Hahn

Männliches Haushuhn, auch Gockel genannt, gilt als Orakeltier, das vor allem mit seinem Krähen und Verhalten vieles vorausverkünden soll.
Nach europäischem Volksglauben sollte ein den Weg kreuzender H. Unglück bedeuten. In der Volksmedizin war sein Blut gegen Gesichtsrose und beim Zahnen der Kinder (Blut vom Hahnenkamm) gefragt. Auch besitze der H. besondere Zauberkraft. So sollte die Zunge eines jungen H., die ein junger Mann einem Mädchen unauffällig zu essen gab, Liebeszauber bewirken. Zudem war er ein beliebtes Opfertier, vor allem bei der Ernte wie auch bei Hochzeiten. Als besonders glückbringend und unheilabwährend wurde ein weißer H. angesehen – im Gegensatz zum schwarzen, der als Teufelstier galt. Selbst im Märchen hinterließ er seine Spuren, wenn der Teufel mit Hahnenfeder am Hut auftritt.
Diese und viele andere Züge des H. im Volksglauben finden sich nahezu alle schon in der Antike, nur erscheint er dort vor allem in Verbindung mit dem Totenkult und mit seiner Kampfeslust, die ihn zum Attribut der Kriegsgötter machte. So weckt bei den Germanen ein H. namens Güldenkamm die Helden von Walhall zur Endschlacht. Im Reich der Totengöttin Hel kräht ebenfalls ein H.
Ebenso aber wird berichtet, dass bei der Geburt des griechischen Apollon, als dessen Licht hervorbrach und alles vergoldete, der H. krähte. Die Göttin Athena trug als Herrin der täglichen Arbeit einen H. auf ihrem Helm. Ein H. begleitete Hermes und ebenso Minerva bei den Römern. Für Asklepios, den griechischen Gott des Heilens, war der H. sogar ein heiliges Tier.
Als solches galt er auch im Iran, wo man ihn als besonders stark im Kampf gegen Dämonen wähnte. Einen H. zu töten, kam einer schweren Sünde gleich. Bei den Arabern rief der Hahn nach persischem Vorbild die Menschen rechtzeitig zum Gebet. Aus diesem Grund durfte auch bei den marokkanischen Berbern sein Fleisch nicht gegessen werden.
Ebenso sah man bei den Germanen im H. seit vorhistorischer Zeit den Tagkünder, der die Dämonen der Nacht vertrieb.

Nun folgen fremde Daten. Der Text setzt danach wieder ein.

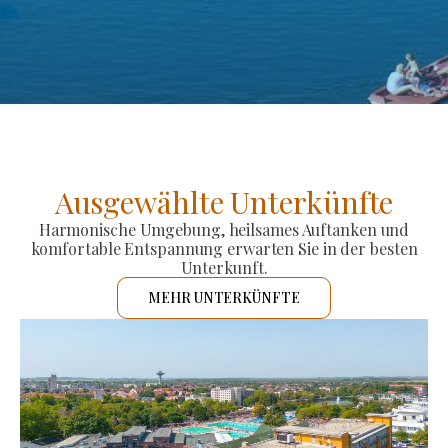
Ausgewählte Unterkünfte
Harmonische Umgebung, heilsames Auftanken und
komfortable Entspannung erwarten Sie in der besten
Unterkunft.
MEHR UNTERKÜNFTE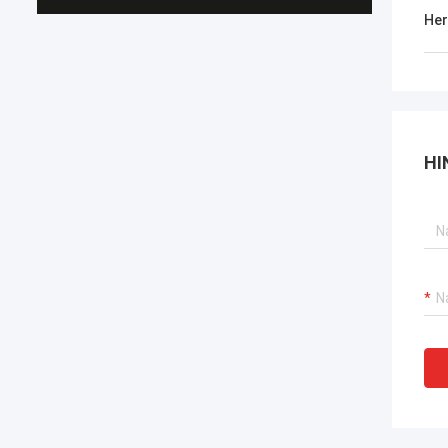
Her
HI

Im Parsismus ist er als Tagkünder Ahura Mazda geweiht. Zoroastrische Lehren erklärten den H. zu einem Wächter und Streiter im Reich des guten Geistes, dessen schillerndes Gefieder und roter Kamm das Element Feuer assoziierte. Ein roter H. wird nahezu überall mit Tod oder Feuer in Verbindung gebracht, während ein vergoldeter H. Christi Sieg über die Nacht signalisiert.
Auch in China steht der H., vor allem als männliches Zeichen, für verschiedene Tugenden und dient als Symbol generell für das Gedeihen einer Familie. Im chinesischen Tierkreis ist er das zehnte Tier. Im tibetischen Buddhismus verkörpert er Wollust und Gier, symbolisiert aber auch das Element Luft.
Im Talmud vermittelt der H. dem Volk Israel die Gewissheit der Erlösung. In Mk 13,35 kündigt er das Ende der geistigen Dunkelheit an. Auf altchristlichen Gräbern symbolisiert er den Anbruch des neuen Tages nach der Todesnacht. Nach der dreimaligen Verleugnung Jesu durch Petrus verweist der unmittelbar darauffolgende Hahnenschrei auf die Schwäche des Menschen, zugleich aber auf die nahende Erlösung.
Seit dem 9. Jahrhundert ist der H. auf Kirchtürmen zu finden, wo er Wachsamkeit signalisieren und als Wetterfahne Blitz und Hagel abwehren soll.
Nicht zuletzt gilt der H. als Fruchtbarkeitssymbol. So reiten Liebesgötter vielfach Hähne oder benutzen sie zumindest als Gespanntiere ihres Wagens. Auf dem Hühnerhof demonstriert der H. seinen Fortpflanzungsdrang. In Fabeln wird er häufig mit Grobheit und Schläue in Verbindung gebracht. Der sprichwörtliche Gockel mit Imponiergehabe machte schon im Spätmittelalter von sich reden.
In der romanischen Bilderwelt nimmt der H. häufig Züge des Ziegenbocks an und Hahnendämonen sind Ausdruck von Versuchung und sexueller Ausschweifung. Hahnenkämpfe spiegeln Streitsucht und Konfliktbereitschaft, spielen aber auch in der Gerichtssymbolik eine Rolle, da z.B. für die Germanen der H. auch ein Sinnbild der Rechtsordnung war. Schon in einer babylonischen Keilschrift ist die Rede von dem wachsamen und gegen alles Böse streitenden H.

Lit.: Bächtold-Stäubli, Hanns (Hrsg.): Handwörterbuch des Deutschen Aberglaubens, Bd. 3. Berlin: de Gruyter, 1987, Sp. 1325-1336; Benecke, Norbert: Der Mensch und seine Haustiere. Die Geschichte einer jahrtausendealten Beziehung. Lizenzausgabe. Köln: Parkland-Verlag, 2001; Zerling, Clemens: Lexikon der Tiersymbolik. Mythologie, Religion, Psychologie. Klein Jasedow: Drachen Verlag, 2012.